The ministry has tried to calm the public's anxieties about the 10-day measles immunization drive, which started Saturday. It has busily issued statements, refuted rumors and held briefings to emphasize the need for the vaccine as well as its safety.
The campaign, likely the world's largest, targets all children ages 8 months to 4 or 14 years, depending on locality, and is intended to include remote areas, migrant communities and other places where previous vaccination coverage has been spotty.
Yet the publicity is not likely to easily reassure a public increasingly skeptical of reassurances from a government often seen as opaque and unaccountable, especially where public health is involved.
"This time how could the public have no doubts? They are asking: 'Is there an outbreak of the disease? Are previous vaccinations not working? Are the people in the government trying to make money from this?'" newspaper commentator Wei Yingjie said in an interview.
The public push-back marks a turnaround from the mass campaigns in the communist heyday under Mao Zedong and shows how prosperity and greater access to information are creating a more assertive populace.
"This campaign would have been no problem in the Mao era, but today we know with globalization, the Internet, the information explosion, this increasingly assertive civil society, they want to participate in the public policy process," said Yanzhong Huang, senior fellow for global health at the Council on Foreign Relations in New York.
Measles is a highly contagious viral disease that can develop into blindness, pneumonia and encephalitis and lead to death, and health experts say China needs an effective vaccination program.
Despite previous vaccination drives, China recorded 52,000 measles cases last year, including 39 deaths. The infection rates mean China is far from meeting its national pledge from 2005 to eradicate measles by 2012.
Mass drives in other parts of the world have either virtually eliminated measles or significantly reduced the number of infections. The disease has been nearly nonexistent in the Americas since 2002 and cases in seven countries in southern Africa fell from 60,000 in 1996 to 117 by 2000, according to the WHO.
Dr. Lisa Cairns, head of immunization at WHO China, said many of those infected with measles in China are young children who were likely never vaccinated.
"Because the disease is not as common as it used to be, it is easy to forget how serious it is," she noted.
China's Health Ministry has repeatedly said that the measles vaccine is safe, with random samples tested from stores around the country, and has tried to assure the public that medical personnel are prepared for emergencies, including any adverse reactions.
On Friday, a senior ministry official promised that no one would be forced to take the vaccination.
"Vaccination will only proceed after parents sign an agreement," the ministry's deputy director for disease control Hao Yang said. "We heard that some places were linking vaccination with admission to kindergartens and schools. So yesterday we issued a notice that admission to school should never be used to force children to vaccination."
Health care professionals, however, have questioned the immunization drive's broad scope, given that many children have previously been inoculated and thus would be vaccinated again.

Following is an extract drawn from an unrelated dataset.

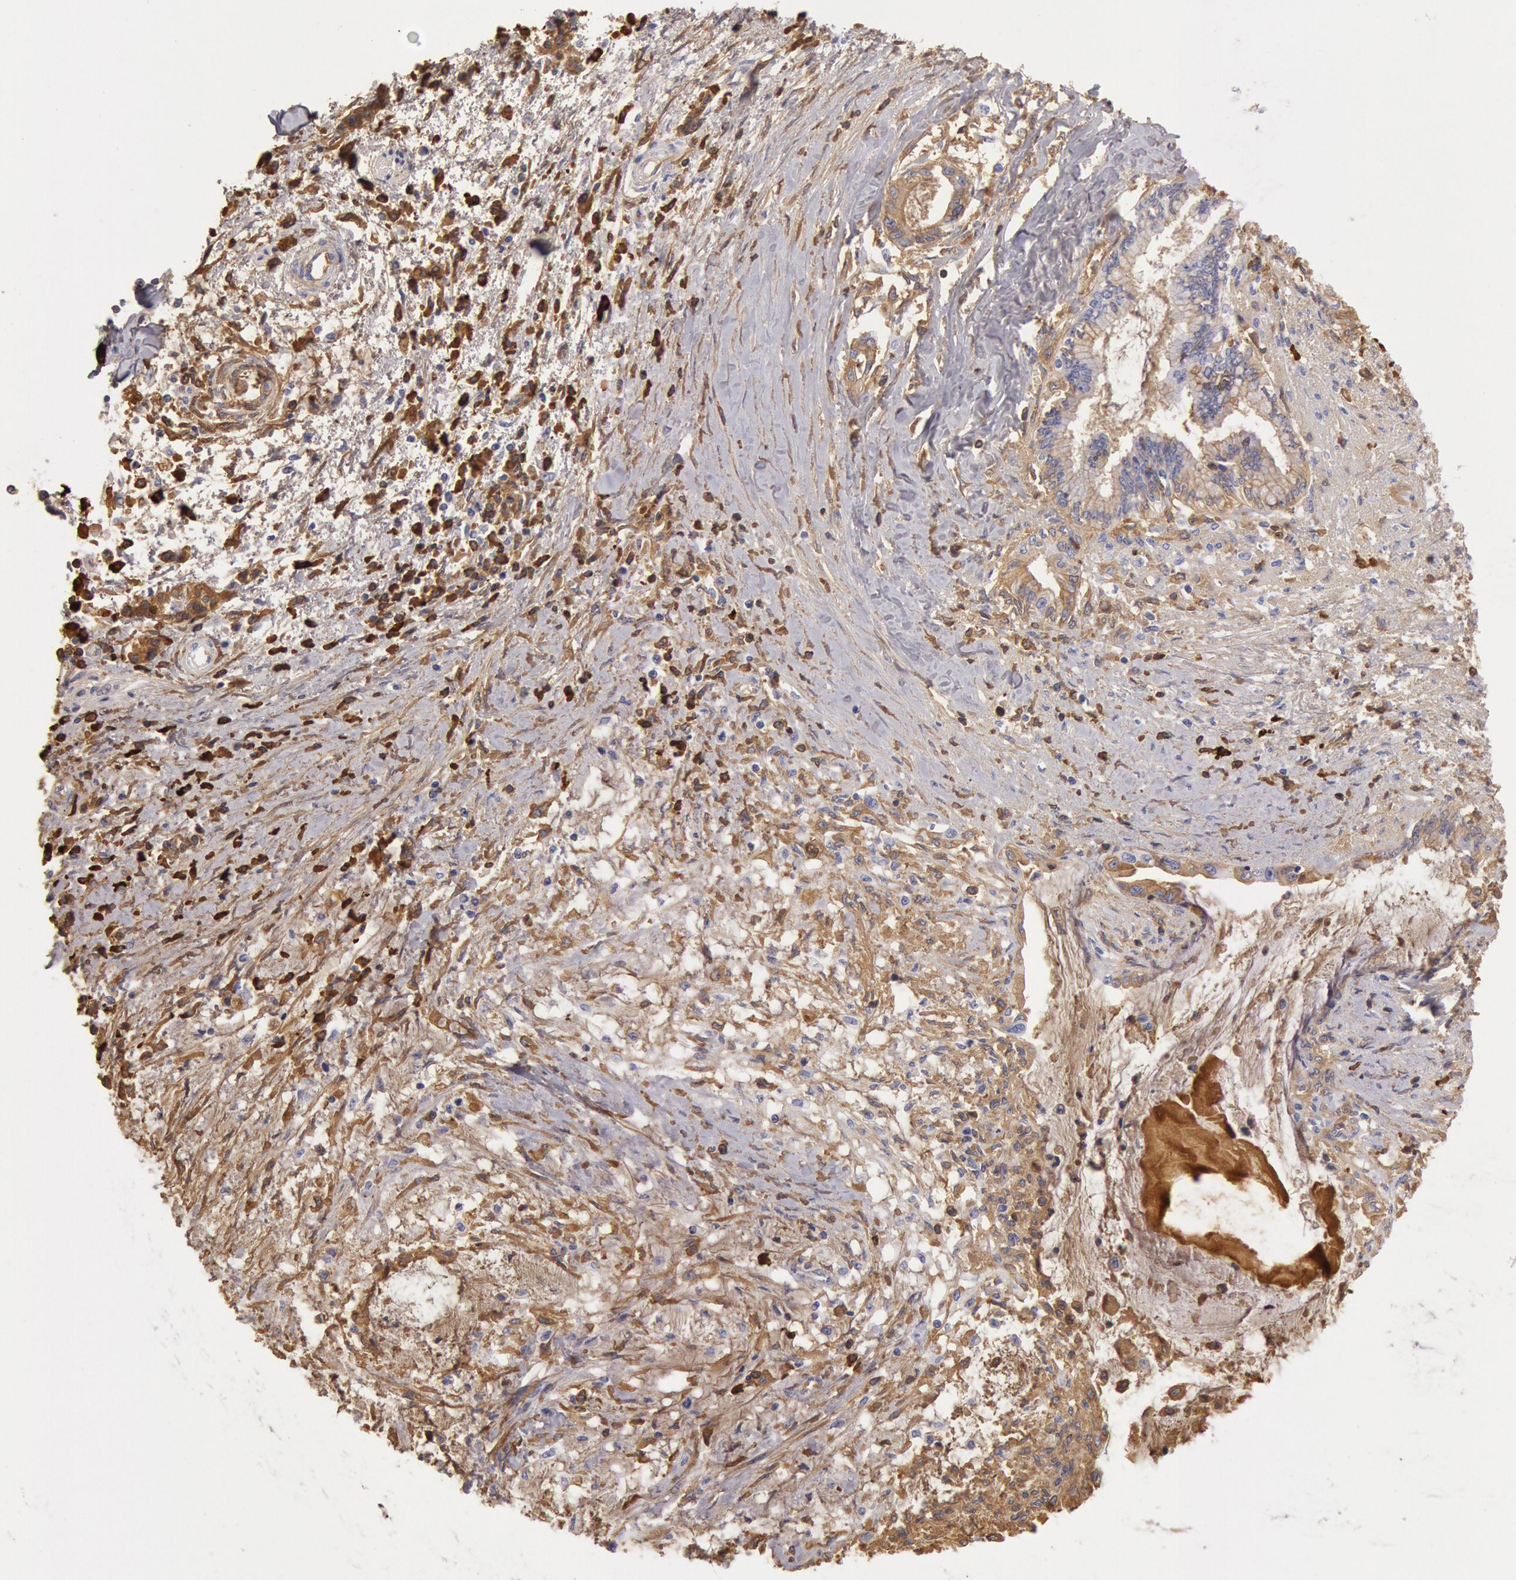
{"staining": {"intensity": "moderate", "quantity": ">75%", "location": "cytoplasmic/membranous"}, "tissue": "pancreatic cancer", "cell_type": "Tumor cells", "image_type": "cancer", "snomed": [{"axis": "morphology", "description": "Adenocarcinoma, NOS"}, {"axis": "topography", "description": "Pancreas"}], "caption": "Pancreatic cancer stained with IHC shows moderate cytoplasmic/membranous expression in approximately >75% of tumor cells.", "gene": "IGHG1", "patient": {"sex": "female", "age": 64}}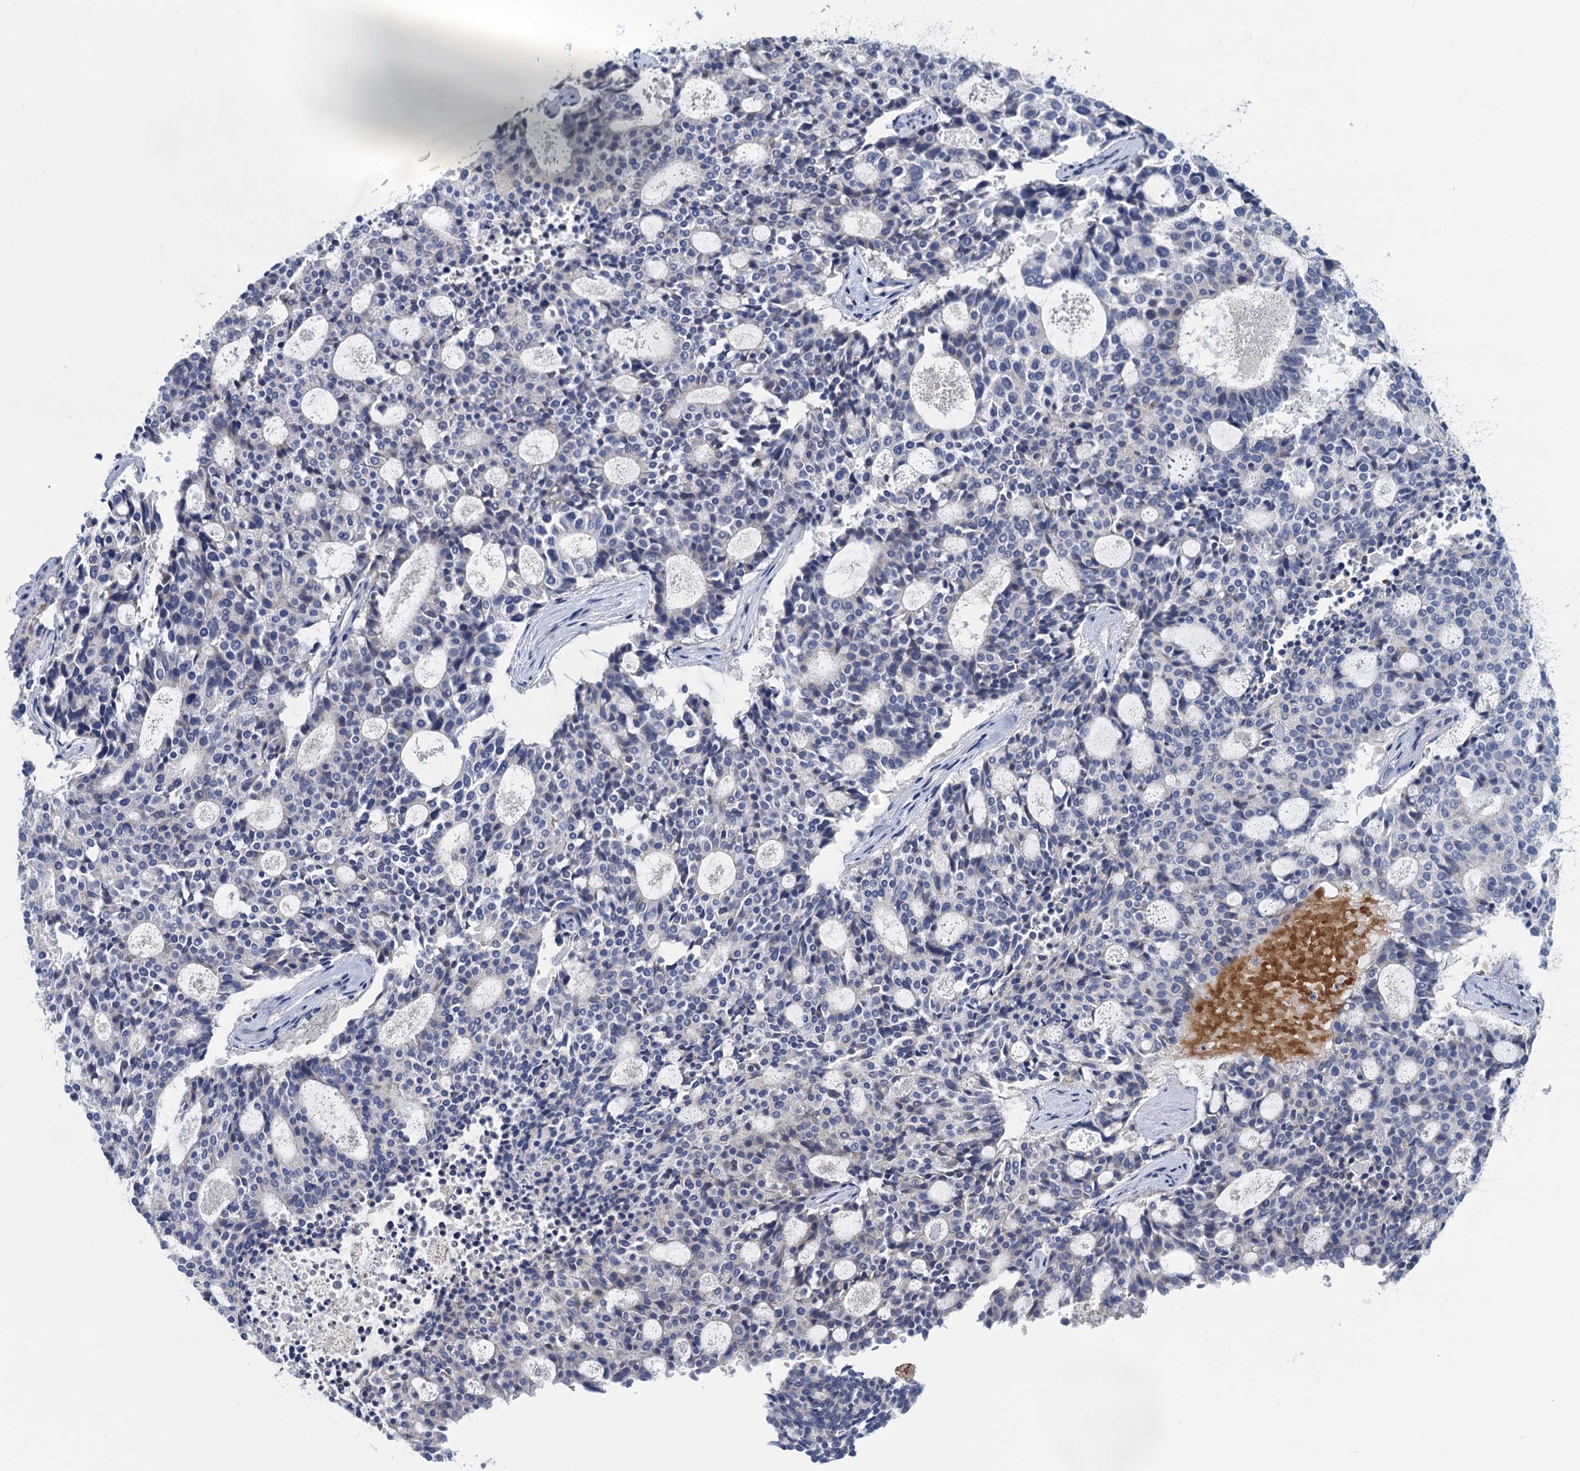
{"staining": {"intensity": "negative", "quantity": "none", "location": "none"}, "tissue": "carcinoid", "cell_type": "Tumor cells", "image_type": "cancer", "snomed": [{"axis": "morphology", "description": "Carcinoid, malignant, NOS"}, {"axis": "topography", "description": "Pancreas"}], "caption": "Tumor cells are negative for protein expression in human carcinoid (malignant).", "gene": "RTKN2", "patient": {"sex": "female", "age": 54}}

A blog posting by a prominent immunization expert, Wang Yuedan of Peking University, urged the government to focus on formerly underserved groups like the children of rural migrants now living in urban areas, instead of vaccinating some children again. By Friday, Wang withdrew his reservations and backed the campaign, saying he was convinced by the Health Ministry's explanations.
Still, Wang said in an interview that he winced at the thought of his 4-year-old daughter suffering a possible fever from the vaccine.
"I'm a man and a father first, who has emotions and who can't watch his child suffer pain blindly," he said.
Associated Press researcher Xi Yue contributed to this report.